Ticagrelor is a direct-acting, reversible inhibitor of the platelet P2Y12 receptor. Like prasugrel, it provides more consistent inhibition of platelet function than clopidogrel. In the Study of Platelet Inhibition and Patient Outcomes (PLATO), patients with ACS who were randomly allocated to receive the combination of ticagrelor and aspirin experienced lower rates of recurrent MI and of all-cause mortality than patients who were randomly allocated to receive clopidogrel and aspirin.45 There was no significant difference in rates of major bleeding between the ticagrelor and clImage titleopidogrel groups (11.6 versus 11.2 %, respectively; p=0.4). There are currently no data, which describe the efficacy and safety of ticagrelor-based triple therapy. In PLATO, for instance, the study medication was stopped if OAC was administered. However, a recently published small Swedish study described outcomes among 107 patients with ACS who were discharged taking a combination of ticagrelor and warfarin and compared them to a historical control group of 159 patients with a similar baseline bleeding risk who were discharged taking aspirin, clopidogrel and warfarin.46 Rates of major bleeding and of ischaemic events (a composite of stroke or TIA, arterial embolism and recurrent ACS) at three months were not significantly different (7.5 versus 7.0 % and 4.7 versus 3.2 %, respectively) in patients taking ticagrelor and warfarin compared with triple therapy. Further data are required before firm recommendations can be made regarding combinations of antithrombotic therapy, which include OAC and prasugrel or ticagrelor.

Current Guidelines
The use of triple therapy in patients after PCI is determined by the strength of their indication for OAC. The 2014 European Society of Cardiology/European Association for Cardio-Thoracic Surgery guidelines on myocardial revascularisation recommend that triple therapy should be used in patients with AF who have a CHA2DS2-VASc score >2, mechanical heart valves, intracardiac thrombus or recent or recurrent venous thromboembolism (see Table 2).47 They recommend that decisions regarding stent type (DES or BMS) and duration of triple therapy are made after formal assessment of the bleeding risk using the HAS-BLED score.

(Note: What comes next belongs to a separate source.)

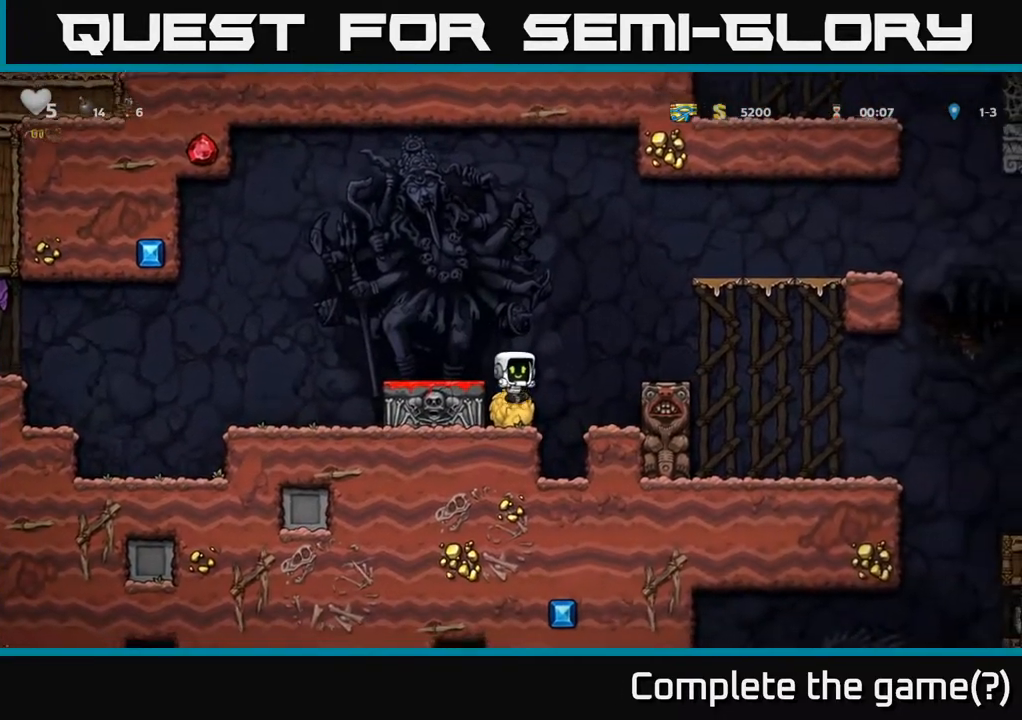
{"buttons": ["DPAD_LEFT"], "left_stick": "center", "right_stick": "center", "events": [[50, "DPAD_DOWN", "down"], [200, "X", "down"], [300, "X", "up"], [333, "DPAD_DOWN", "up"], [350, "A", "down"], [417, "DPAD_LEFT", "down"], [467, "A", "up"]]}
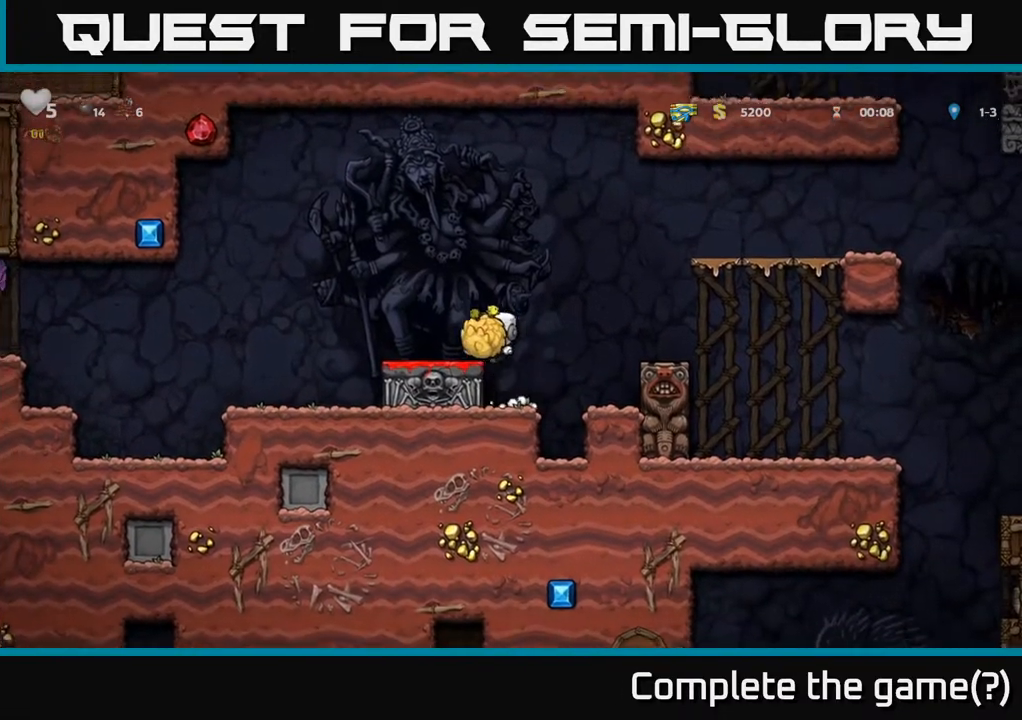
{"buttons": [], "left_stick": "center", "right_stick": "center", "events": [[17, "DPAD_LEFT", "up"], [117, "DPAD_DOWN", "down"], [300, "X", "down"], [400, "X", "up"], [433, "DPAD_DOWN", "up"]]}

Patients who are at low risk of bleeding (HAS-BLED score ≤2) should be treated using new-generation DES in preference to BMS, since these patients are likely to tolerate a longer period of triple therapy than other patients. By contrast, it is recommended that the duration of triple therapy should not exceed one month in patients who have a high bleeding risk (HAS-BLED score >3). In these patients, the choice of stent (DES or BMS) should be decided on an individual basis, and OAC and clopidogrel may be considered as an alternative to triple therapy.